Actual operating position of the present invention is as follows:

Embodiment 1

As shown in Figure 2, in the public safety, in admission camera video content, obtain audio files and use speech recognition technology to handle accordingly, be stored in high in the clouds, or only preserve text beyond the clouds, with the actual audio-video document of other big data quantity memory bank storages easily, can carry out the screenshotss picture of single text retrieval or text, video segment and corresponding timeslice as result for retrieval at two kinds of situations during retrieval.

Embodiment 2

As shown in Figure 3, during the individual uses, can do the Internet video medium to video file equally similarly retrieves, the special application, enroll the memory location when for example putting article in order and quote corresponding Item Title, import corresponding Item Title during search and can find the article storage position, prevent because of the difficulty problem of forgeing or situation such as non-arrangement people finder exists of looking for, take when for example cleaning up the room and say: the clothing in summer is put here, daddy's shirt is put here, old mother's overcoat is put here, younger brother's pencil is put here, elder sister's cosmetics are all put here, when searching the input shirt, retrieve a plurality of shirt results then, according to screenshotss determine the target shirt timeslice or directly find the position to get final product.This domestic. applications can have been avoided greatly because of can not find the conflict that article or house person cause the reasons such as misunderstanding of the difference of same things memory, and the old man relatively poor at memory is especially convenient.

Embodiment 3

As shown in Figure 4, search at the Internet video medium, high in the clouds is analyzed with sound video and is transformed, and indicate by Time Line in the mode of similar captions, the user only need import corresponding text or says the content of wanting to search for (being converted to text by speech recognition technology equally) and can list corresponding captioned test and the screenshotss picture of video segment and corresponding Time Line during search.Example when the user only remembers the part lines of certain film, uses this technology to carry out video frequency searching at these part lines.

In summary, owing to adopted above-mentioned technology, the present invention can carry out extensive and pointed search to video, also can use this technology to locate fast at public safety and personal objects aspect searching simultaneously.

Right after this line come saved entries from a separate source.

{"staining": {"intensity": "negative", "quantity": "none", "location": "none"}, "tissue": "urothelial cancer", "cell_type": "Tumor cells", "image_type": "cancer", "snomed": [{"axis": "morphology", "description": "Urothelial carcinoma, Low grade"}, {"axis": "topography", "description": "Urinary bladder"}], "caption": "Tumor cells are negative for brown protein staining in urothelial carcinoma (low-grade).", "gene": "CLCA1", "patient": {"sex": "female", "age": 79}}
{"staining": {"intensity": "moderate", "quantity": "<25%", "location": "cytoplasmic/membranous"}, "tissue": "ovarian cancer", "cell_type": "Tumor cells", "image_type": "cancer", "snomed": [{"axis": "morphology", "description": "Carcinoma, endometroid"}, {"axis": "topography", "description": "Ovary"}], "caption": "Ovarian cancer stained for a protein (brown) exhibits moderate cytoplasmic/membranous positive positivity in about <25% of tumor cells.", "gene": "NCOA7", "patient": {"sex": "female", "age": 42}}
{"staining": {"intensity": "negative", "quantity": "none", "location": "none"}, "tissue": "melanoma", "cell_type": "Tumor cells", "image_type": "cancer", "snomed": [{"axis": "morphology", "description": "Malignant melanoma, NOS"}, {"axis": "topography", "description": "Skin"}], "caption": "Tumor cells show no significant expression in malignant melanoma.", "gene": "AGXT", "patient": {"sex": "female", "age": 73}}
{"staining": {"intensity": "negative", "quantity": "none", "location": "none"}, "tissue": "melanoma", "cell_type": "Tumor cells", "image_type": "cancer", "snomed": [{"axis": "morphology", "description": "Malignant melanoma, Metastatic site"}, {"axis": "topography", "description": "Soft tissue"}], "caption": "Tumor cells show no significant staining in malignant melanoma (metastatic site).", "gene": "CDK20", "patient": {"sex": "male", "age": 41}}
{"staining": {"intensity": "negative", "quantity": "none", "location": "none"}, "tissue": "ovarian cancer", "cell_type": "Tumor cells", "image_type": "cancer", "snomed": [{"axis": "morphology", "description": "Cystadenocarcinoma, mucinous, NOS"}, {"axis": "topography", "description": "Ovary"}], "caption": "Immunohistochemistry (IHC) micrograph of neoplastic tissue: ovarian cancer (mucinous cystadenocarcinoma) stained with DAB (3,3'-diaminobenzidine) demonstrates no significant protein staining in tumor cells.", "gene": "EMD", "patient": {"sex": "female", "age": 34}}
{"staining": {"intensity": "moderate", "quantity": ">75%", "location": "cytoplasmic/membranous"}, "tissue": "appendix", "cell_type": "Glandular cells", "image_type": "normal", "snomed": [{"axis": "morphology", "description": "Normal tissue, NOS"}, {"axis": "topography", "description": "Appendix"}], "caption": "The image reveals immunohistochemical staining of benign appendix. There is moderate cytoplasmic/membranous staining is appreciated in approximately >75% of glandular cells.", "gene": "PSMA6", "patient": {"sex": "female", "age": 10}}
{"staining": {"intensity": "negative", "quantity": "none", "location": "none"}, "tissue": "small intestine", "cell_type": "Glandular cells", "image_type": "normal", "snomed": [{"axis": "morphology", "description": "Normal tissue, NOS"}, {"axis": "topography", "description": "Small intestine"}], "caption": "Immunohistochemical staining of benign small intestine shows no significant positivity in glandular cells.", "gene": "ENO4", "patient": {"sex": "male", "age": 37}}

Above-described embodiment only is used to illustrate technological thought of the present invention and characteristics, its purpose is to make those skilled in the art can understand content of the present invention and implements according to this, can not only limit claim of the present invention with present embodiment, be all equal variation or modifications of doing according to disclosed spirit, still drop in the claim of the present invention.

Claims

1. the method for video speech recognition and retrieval is characterized in that: may further comprise the steps:

(1) the sound part with all videos changes text into by speech recognition;

(2) text is stored separately respectively or is attached in its video;

(4) retrieve the word tag of all videos.

2. the method for video speech recognition as claimed in claim 1 and retrieval, it is characterized in that: the text in the described step (2) is preserved with the word file form.

3. the method for video speech recognition as claimed in claim 1 and retrieval, it is characterized in that: the text in the described step (2) is preserved with the TXT document form.

4. the method for video speech recognition as claimed in claim 1 and retrieval, it is characterized in that: the individual character number of the word tag in the described step (3) is defined as 3.

5. the method for video speech recognition as claimed in claim 1 and retrieval, it is characterized in that: the individual character number of the word tag in the described step (3) is defined as 5.

6. the method for video speech recognition as claimed in claim 1 and retrieval, it is characterized in that: the individual character number of the word tag in the described step (3) is defined as 10.